┌─ TASK INPUT

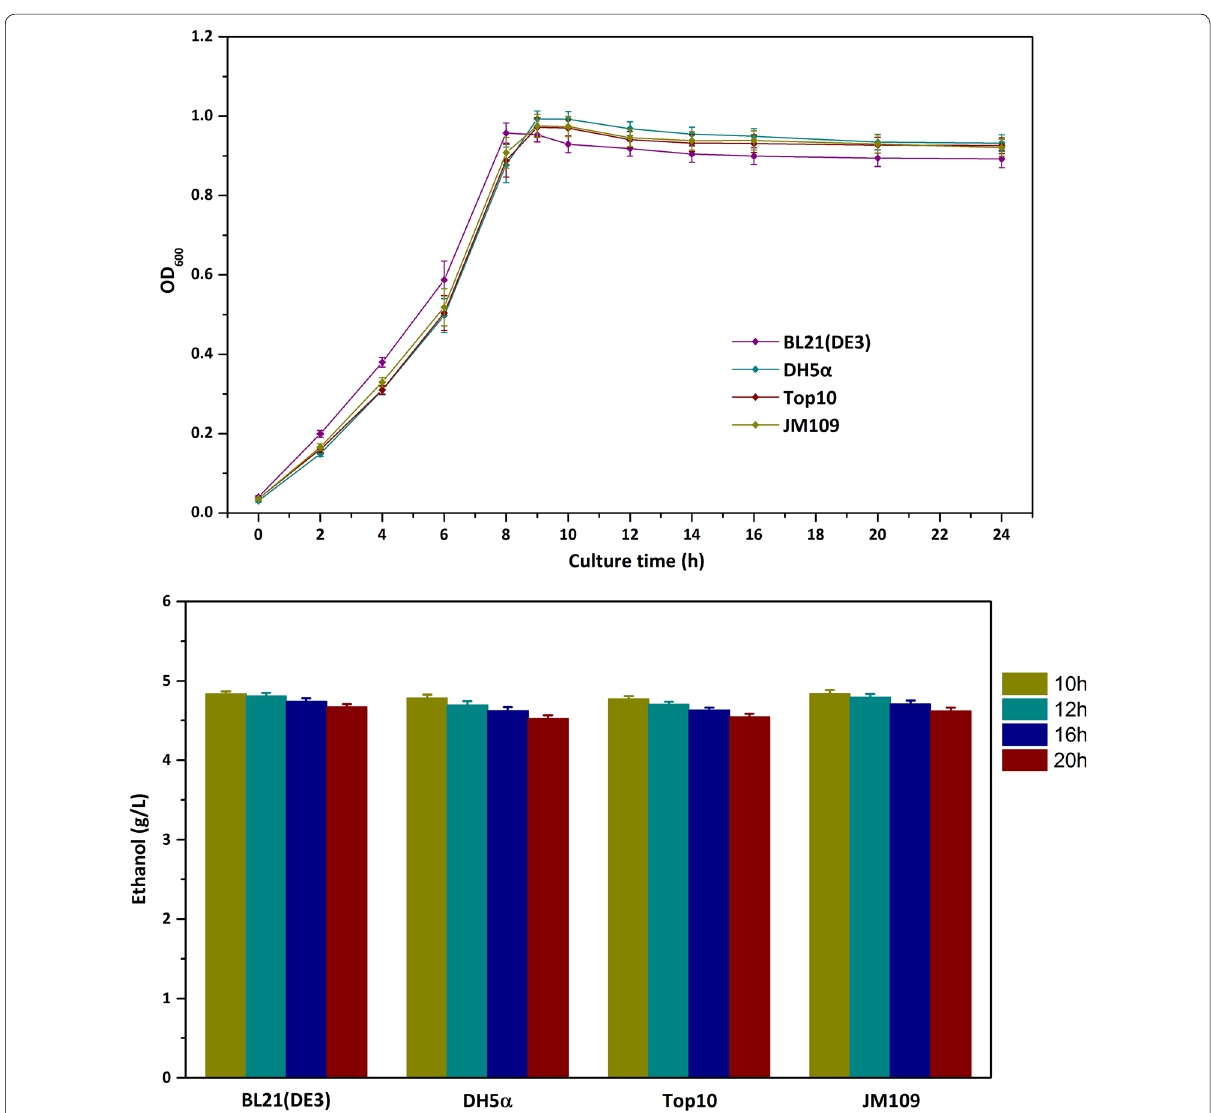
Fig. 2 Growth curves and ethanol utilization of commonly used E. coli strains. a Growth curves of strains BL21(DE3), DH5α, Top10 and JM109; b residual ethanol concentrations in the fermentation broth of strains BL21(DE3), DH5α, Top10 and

└─
┌─ TASK INPUT

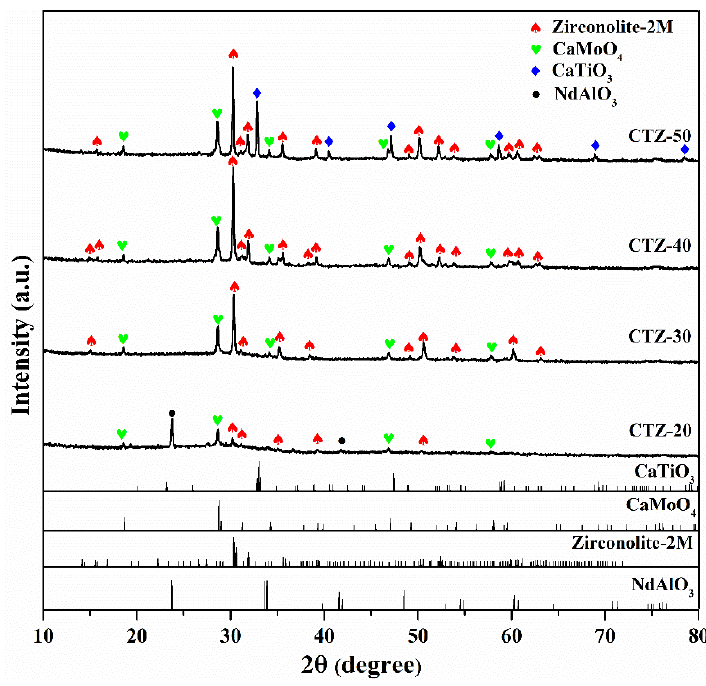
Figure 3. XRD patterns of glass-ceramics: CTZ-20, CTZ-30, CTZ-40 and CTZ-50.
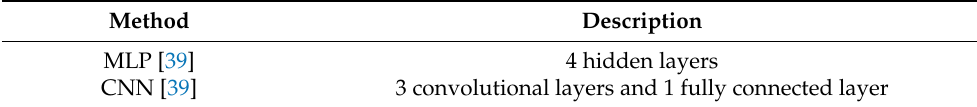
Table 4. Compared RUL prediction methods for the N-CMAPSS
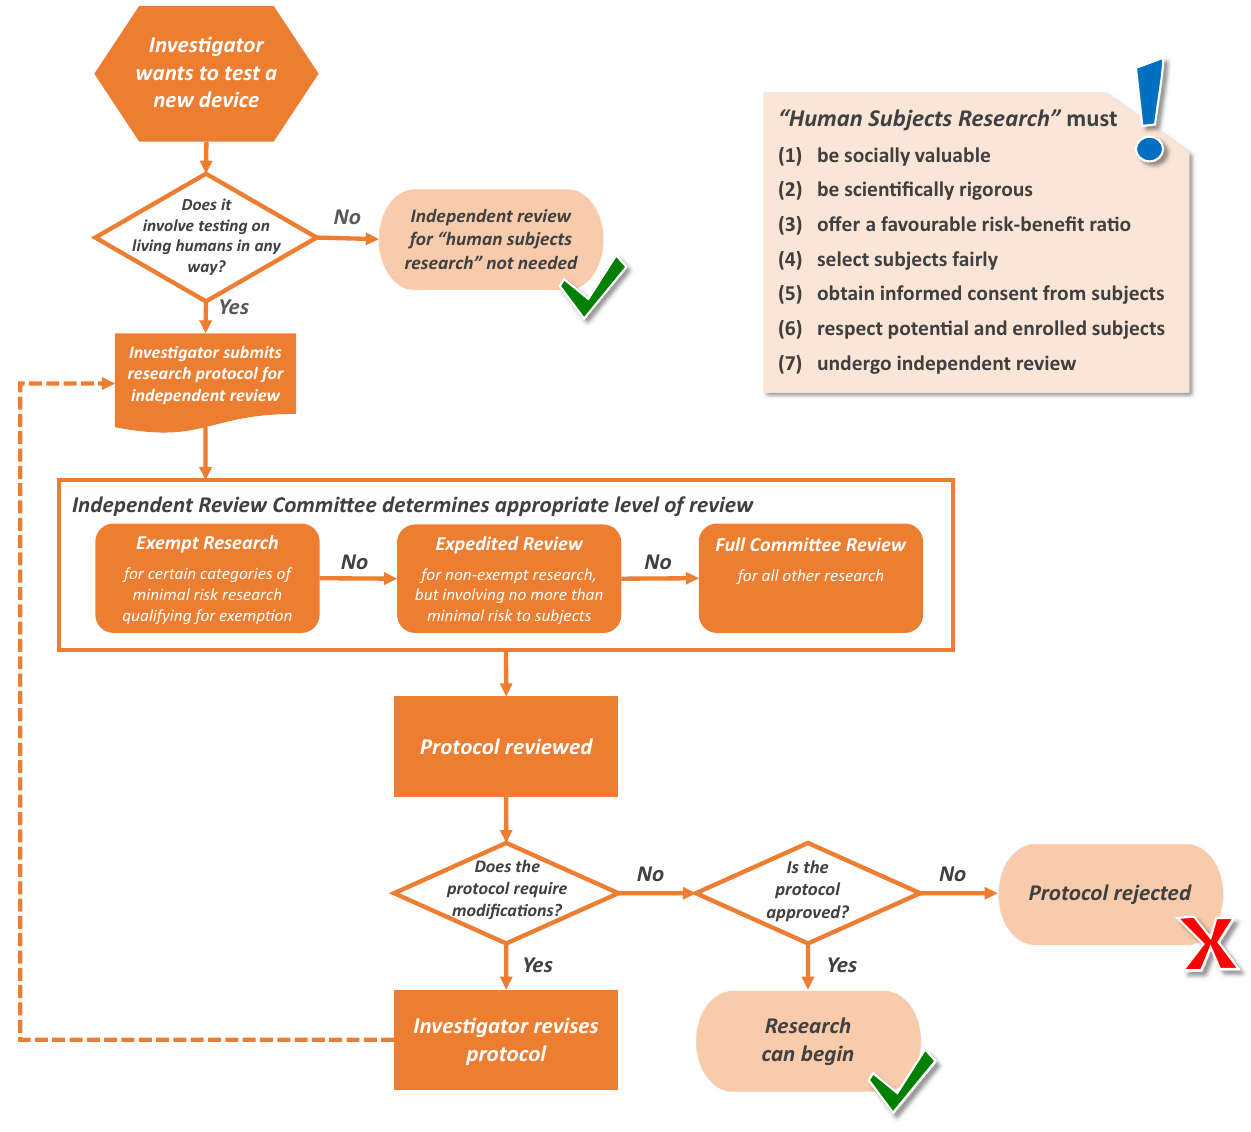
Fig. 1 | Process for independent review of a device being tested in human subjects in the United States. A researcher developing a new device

└─
┌─ TASK INPUT

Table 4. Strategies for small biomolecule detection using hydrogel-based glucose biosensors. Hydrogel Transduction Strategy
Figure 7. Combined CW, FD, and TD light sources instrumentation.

└─

__AIM OF THE TASK__
If "Table" is in a line of the listing above, count that line; give the final number and nothing more.

__PROBLEM SOLUTION__
2